Some considered his music to be too conservative. One critic called his Second Symphony “vulgar, self-indulgent, and provincial beyond all description.” Sibelius could be encouraged that many loved his music. Yet the criticism still hurt.

Forced to listen to these remarks, Sibelius realized how easy it was to criticize. He once commented that “a statue has never been set up in honor of a critic.” Yet this criticism still added to his own self-doubt. In 1927, he described how he felt at “rock-bottom.”

Wounded, he withdrew into isolation, publishing no music for the last 25 years of his life.

Like Sibelius, Job, too, faced criticism. Attacked by his friends, Job felt wounded. Ultimately, he turned to God and became convinced that he would be vindicated, declaring,“I know that my Redeemer lives, and he will stand upon the earth at last” (Job 19:25 NLT).

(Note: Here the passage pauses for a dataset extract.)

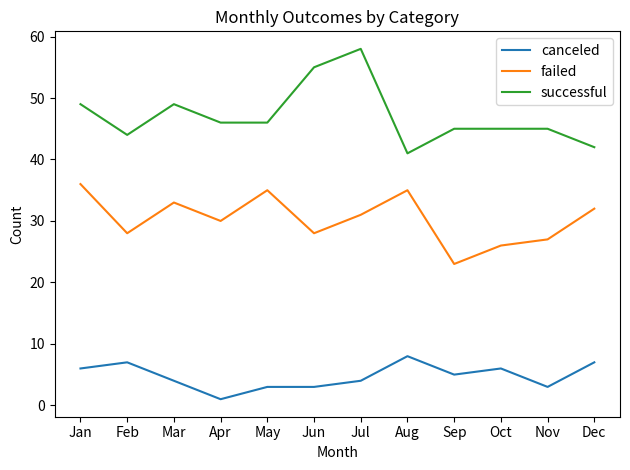

Rank the series by their average value, from lowest to highest.

canceled, failed, successful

There are many ways to respond to criticism. It can be helpful to pray about what you hear. The perspective you receive may be valid and valuable. As God leads, you may seek to change. But never allow criticism to impact your commitment to the Kingdom of God. Stay focused and faithful to His call. Don’t give up or become discouraged. Others may not understand your mission; make sure that God is pleased.

Also remember the ways your words can impact others. Your comments, even spoken without malice, may hurt someone. Think about this before you spread rumors or listen to gossip. These words can sink into the heart and really cause deep wounds (Proverbs 18:8).